- _WHAT NEEDS TO BE DONE_:
Give back only the lines in the records below from the one with "focal_35mm: 25" to the one with "f_number: 2.2", both inclusive, word for word.

(Dataset entries)

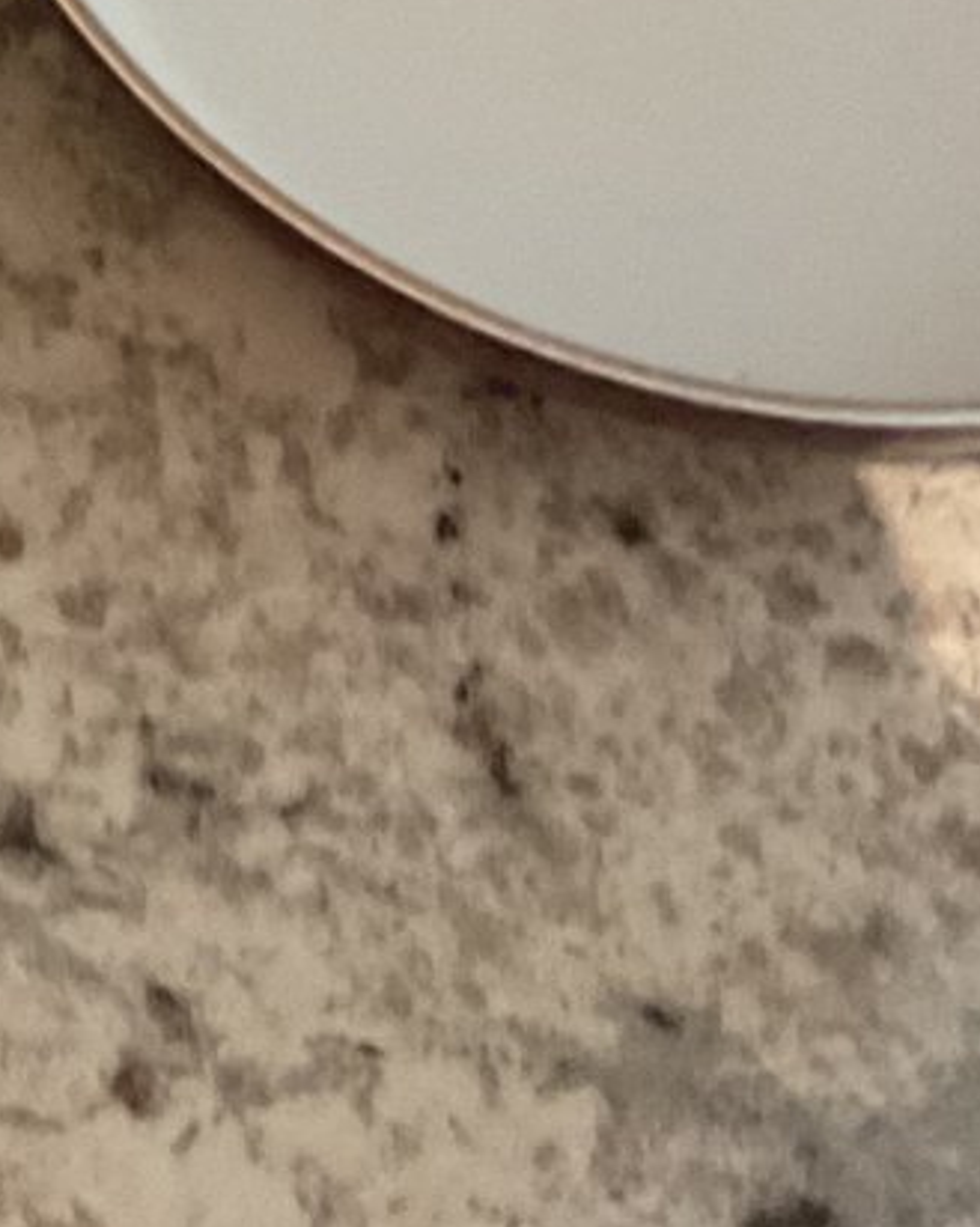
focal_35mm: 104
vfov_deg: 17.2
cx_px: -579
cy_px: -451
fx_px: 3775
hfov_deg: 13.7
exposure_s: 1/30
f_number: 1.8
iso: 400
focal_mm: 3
--
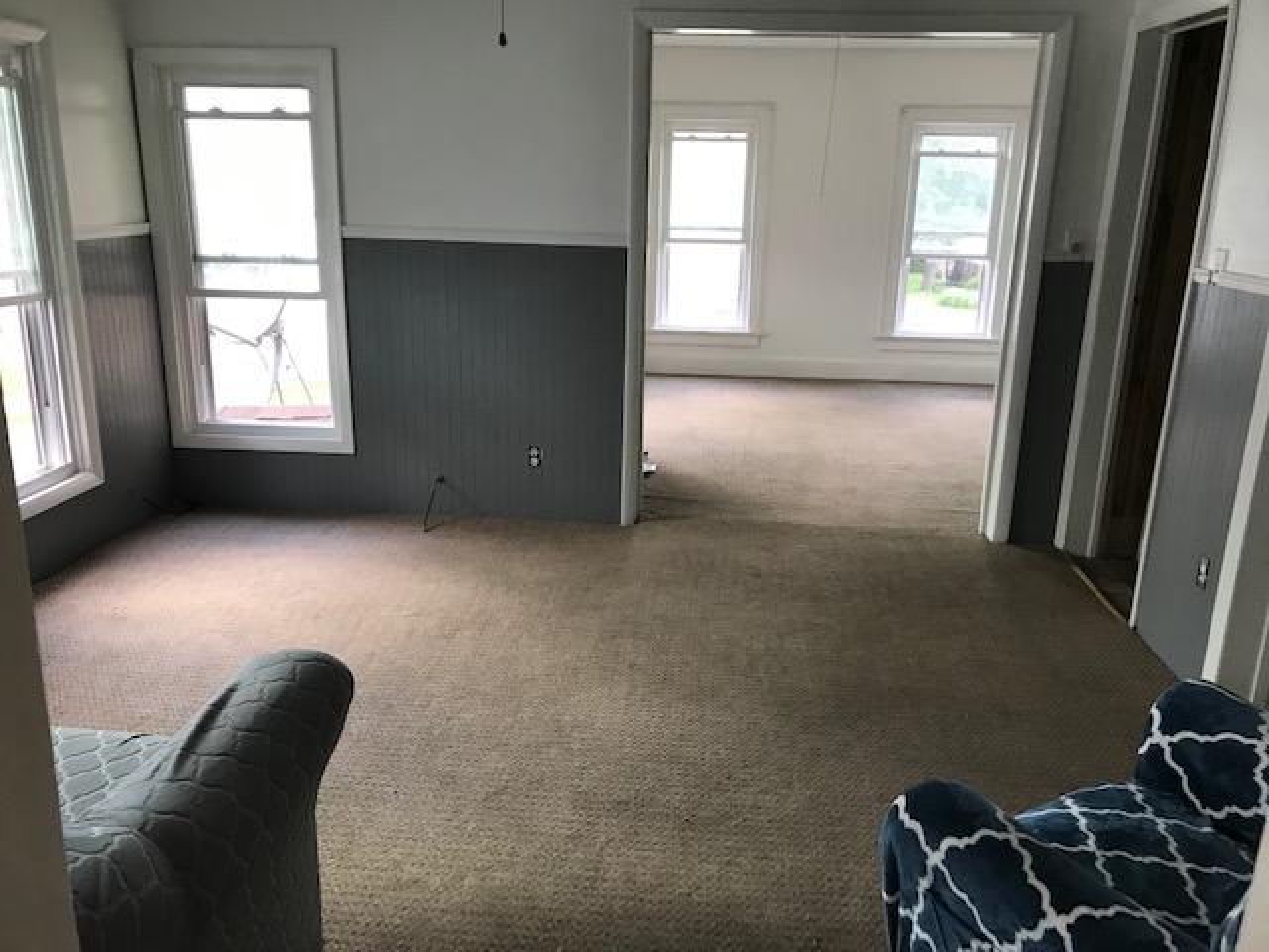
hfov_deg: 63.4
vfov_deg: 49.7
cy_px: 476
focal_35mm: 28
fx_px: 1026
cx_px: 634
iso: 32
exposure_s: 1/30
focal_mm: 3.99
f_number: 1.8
...
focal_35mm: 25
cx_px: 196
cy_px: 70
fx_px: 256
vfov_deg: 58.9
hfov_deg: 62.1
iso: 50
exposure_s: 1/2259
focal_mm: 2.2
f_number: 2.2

- _RESPONSE BOX_:
focal_35mm: 25
cx_px: 196
cy_px: 70
fx_px: 256
vfov_deg: 58.9
hfov_deg: 62.1
iso: 50
exposure_s: 1/2259
focal_mm: 2.2
f_number: 2.2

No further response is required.